Your assignment
What this exercise calls for is an exact copy of the data.

(Stored items)
Segment Open

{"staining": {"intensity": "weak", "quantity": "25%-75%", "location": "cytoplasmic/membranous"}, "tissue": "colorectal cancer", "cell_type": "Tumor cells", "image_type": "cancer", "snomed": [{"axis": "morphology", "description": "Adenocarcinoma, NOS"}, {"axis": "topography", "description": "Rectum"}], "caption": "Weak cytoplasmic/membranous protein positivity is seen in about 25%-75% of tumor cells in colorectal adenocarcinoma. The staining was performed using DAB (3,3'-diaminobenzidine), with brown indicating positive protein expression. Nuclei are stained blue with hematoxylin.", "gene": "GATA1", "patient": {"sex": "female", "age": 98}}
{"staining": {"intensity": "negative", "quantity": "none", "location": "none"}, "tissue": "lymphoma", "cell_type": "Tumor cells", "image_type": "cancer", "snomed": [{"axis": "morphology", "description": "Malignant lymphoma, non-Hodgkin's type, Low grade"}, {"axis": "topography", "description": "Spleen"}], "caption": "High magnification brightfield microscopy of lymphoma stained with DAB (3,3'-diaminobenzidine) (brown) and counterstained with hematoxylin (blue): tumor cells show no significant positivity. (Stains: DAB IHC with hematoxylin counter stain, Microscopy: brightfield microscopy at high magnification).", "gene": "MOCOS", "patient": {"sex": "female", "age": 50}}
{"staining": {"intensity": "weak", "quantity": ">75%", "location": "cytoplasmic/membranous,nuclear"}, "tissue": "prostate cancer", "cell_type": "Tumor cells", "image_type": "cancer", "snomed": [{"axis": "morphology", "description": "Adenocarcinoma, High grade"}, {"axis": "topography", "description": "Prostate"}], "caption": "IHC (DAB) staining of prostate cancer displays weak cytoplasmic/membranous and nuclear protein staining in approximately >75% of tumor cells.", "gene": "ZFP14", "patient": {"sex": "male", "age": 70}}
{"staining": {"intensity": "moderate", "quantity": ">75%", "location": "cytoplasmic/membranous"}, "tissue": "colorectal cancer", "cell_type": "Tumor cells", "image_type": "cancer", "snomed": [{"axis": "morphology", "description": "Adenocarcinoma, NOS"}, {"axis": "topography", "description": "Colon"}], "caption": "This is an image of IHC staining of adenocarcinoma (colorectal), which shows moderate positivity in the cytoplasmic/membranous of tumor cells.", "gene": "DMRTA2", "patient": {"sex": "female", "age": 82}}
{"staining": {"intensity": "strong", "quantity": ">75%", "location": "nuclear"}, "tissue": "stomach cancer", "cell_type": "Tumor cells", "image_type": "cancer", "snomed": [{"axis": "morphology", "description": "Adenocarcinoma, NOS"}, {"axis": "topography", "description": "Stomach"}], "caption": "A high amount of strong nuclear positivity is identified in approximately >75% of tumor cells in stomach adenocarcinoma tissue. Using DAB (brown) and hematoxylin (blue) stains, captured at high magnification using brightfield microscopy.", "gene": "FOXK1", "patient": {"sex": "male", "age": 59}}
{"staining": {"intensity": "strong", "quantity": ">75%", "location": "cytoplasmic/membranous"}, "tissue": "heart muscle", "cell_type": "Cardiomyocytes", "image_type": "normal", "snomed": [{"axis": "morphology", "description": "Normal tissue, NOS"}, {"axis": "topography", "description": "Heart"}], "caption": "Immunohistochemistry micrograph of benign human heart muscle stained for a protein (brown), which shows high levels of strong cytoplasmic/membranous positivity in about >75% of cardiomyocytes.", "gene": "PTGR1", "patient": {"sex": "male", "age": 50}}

Segment Closed

Task response
{"staining": {"intensity": "weak", "quantity": "25%-75%", "location": "cytoplasmic/membranous"}, "tissue": "colorectal cancer", "cell_type": "Tumor cells", "image_type": "cancer", "snomed": [{"axis": "morphology", "description": "Adenocarcinoma, NOS"}, {"axis": "topography", "description": "Rectum"}], "caption": "Weak cytoplasmic/membranous protein positivity is seen in about 25%-75% of tumor cells in colorectal adenocarcinoma. The staining was performed using DAB (3,3'-diaminobenzidine), with brown indicating positive protein expression. Nuclei are stained blue with hematoxylin.", "gene": "GATA1", "patient": {"sex": "female", "age": 98}}
{"staining": {"intensity": "negative", "quantity": "none", "location": "none"}, "tissue": "lymphoma", "cell_type": "Tumor cells", "image_type": "cancer", "snomed": [{"axis": "morphology", "description": "Malignant lymphoma, non-Hodgkin's type, Low grade"}, {"axis": "topography", "description": "Spleen"}], "caption": "High magnification brightfield microscopy of lymphoma stained with DAB (3,3'-diaminobenzidine) (brown) and counterstained with hematoxylin (blue): tumor cells show no significant positivity. (Stains: DAB IHC with hematoxylin counter stain, Microscopy: brightfield microscopy at high magnification).", "gene": "MOCOS", "patient": {"sex": "female", "age": 50}}
{"staining": {"intensity": "weak", "quantity": ">75%", "location": "cytoplasmic/membranous,nuclear"}, "tissue": "prostate cancer", "cell_type": "Tumor cells", "image_type": "cancer", "snomed": [{"axis": "morphology", "description": "Adenocarcinoma, High grade"}, {"axis": "topography", "description": "Prostate"}], "caption": "IHC (DAB) staining of prostate cancer displays weak cytoplasmic/membranous and nuclear protein staining in approximately >75% of tumor cells.", "gene": "ZFP14", "patient": {"sex": "male", "age": 70}}
{"staining": {"intensity": "moderate", "quantity": ">75%", "location": "cytoplasmic/membranous"}, "tissue": "colorectal cancer", "cell_type": "Tumor cells", "image_type": "cancer", "snomed": [{"axis": "morphology", "description": "Adenocarcinoma, NOS"}, {"axis": "topography", "description": "Colon"}], "caption": "This is an image of IHC staining of adenocarcinoma (colorectal), which shows moderate positivity in the cytoplasmic/membranous of tumor cells.", "gene": "DMRTA2", "patient": {"sex": "female", "age": 82}}
{"staining": {"intensity": "strong", "quantity": ">75%", "location": "nuclear"}, "tissue": "stomach cancer", "cell_type": "Tumor cells", "image_type": "cancer", "snomed": [{"axis": "morphology", "description": "Adenocarcinoma, NOS"}, {"axis": "topography", "description": "Stomach"}], "caption": "A high amount of strong nuclear positivity is identified in approximately >75% of tumor cells in stomach adenocarcinoma tissue. Using DAB (brown) and hematoxylin (blue) stains, captured at high magnification using brightfield microscopy.", "gene": "FOXK1", "patient": {"sex": "male", "age": 59}}
{"staining": {"intensity": "strong", "quantity": ">75%", "location": "cytoplasmic/membranous"}, "tissue": "heart muscle", "cell_type": "Cardiomyocytes", "image_type": "normal", "snomed": [{"axis": "morphology", "description": "Normal tissue, NOS"}, {"axis": "topography", "description": "Heart"}], "caption": "Immunohistochemistry micrograph of benign human heart muscle stained for a protein (brown), which shows high levels of strong cytoplasmic/membranous positivity in about >75% of cardiomyocytes.", "gene": "PTGR1", "patient": {"sex": "male", "age": 50}}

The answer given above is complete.